To determine the true statements based on the given data sets, let's calculate the means and standard deviations of both Data Set 1 and Data Set 2.
Data Set 1: 5, 5, 6, 6, 7, 7
Mean of Data Set 1:
\[
\text{Mean} = \frac{5 + 5 + 6 + 6 + 7 + 7}{6} = \frac{36}{6} = 6
\]
Standard Deviation of Data Set 1:
- Calculate the variance: \[ \text{Variance} = \frac{(5-6)^2 + (5-6)^2 + (6-6)^2 + (6-6)^2 + (7-6)^2 + (7-6)^2}{6} \] \[ = \frac{(1) + (1) + (0) + (0) + (1) + (1)}{6} = \frac{4}{6} = \frac{2}{3} \]
- Now the standard deviation is the square root of variance: \[ \text{SD} = \sqrt{\frac{2}{3}} \approx 0.8165 \]
Data Set 2: 1, 3, 5, 7, 9, 11
Mean of Data Set 2:
\[
\text{Mean} = \frac{1 + 3 + 5 + 7 + 9 + 11}{6} = \frac{36}{6} = 6
\]
Standard Deviation of Data Set 2:
- Calculate the variance: \[ \text{Variance} = \frac{(1-6)^2 + (3-6)^2 + (5-6)^2 + (7-6)^2 + (9-6)^2 + (11-6)^2}{6} \] \[ = \frac{(25) + (9) + (1) + (1) + (9) + (25)}{6} = \frac{70}{6} \approx 11.6667 \]
- Now the standard deviation is the square root of variance: \[ \text{SD} = \sqrt{\frac{70}{6}} \approx 2.6833 \]

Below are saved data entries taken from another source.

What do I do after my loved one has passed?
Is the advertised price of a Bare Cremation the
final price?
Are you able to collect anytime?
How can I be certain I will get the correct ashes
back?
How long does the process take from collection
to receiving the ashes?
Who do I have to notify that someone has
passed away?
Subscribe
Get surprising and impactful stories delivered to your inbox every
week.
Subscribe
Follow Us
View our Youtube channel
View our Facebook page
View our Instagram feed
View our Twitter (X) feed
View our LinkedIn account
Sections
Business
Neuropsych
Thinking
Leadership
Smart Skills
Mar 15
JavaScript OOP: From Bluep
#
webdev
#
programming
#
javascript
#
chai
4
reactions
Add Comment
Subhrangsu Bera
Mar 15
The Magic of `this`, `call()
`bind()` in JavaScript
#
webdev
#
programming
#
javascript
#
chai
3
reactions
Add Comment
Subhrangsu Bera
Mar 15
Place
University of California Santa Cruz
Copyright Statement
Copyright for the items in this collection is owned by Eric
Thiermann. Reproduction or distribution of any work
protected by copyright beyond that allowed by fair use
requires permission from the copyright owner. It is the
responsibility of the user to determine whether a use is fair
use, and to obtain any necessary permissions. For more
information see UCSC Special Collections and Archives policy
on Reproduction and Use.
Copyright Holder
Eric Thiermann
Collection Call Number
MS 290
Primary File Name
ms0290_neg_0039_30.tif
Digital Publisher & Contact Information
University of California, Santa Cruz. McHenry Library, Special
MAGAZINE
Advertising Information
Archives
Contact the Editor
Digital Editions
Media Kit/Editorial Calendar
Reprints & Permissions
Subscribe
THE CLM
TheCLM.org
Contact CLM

Now we compare the results:
-
Means:
- Data Set 1 Mean = 6
- Data Set 2 Mean = 6
-
Standard Deviations:
- Data Set 1 SD ≈ 0.8165
- Data Set 2 SD ≈ 2.6833
True Statements
- Data Set 2 has the same mean as Data Set 1. (True)
- Data Set 2 has a larger standard deviation than Data Set 1. (True)
Conclusion
The two true statements are:
- Data Set 2 has the same mean as Data Set 1.
- Data Set 2 has a larger standard deviation than Data Set 1.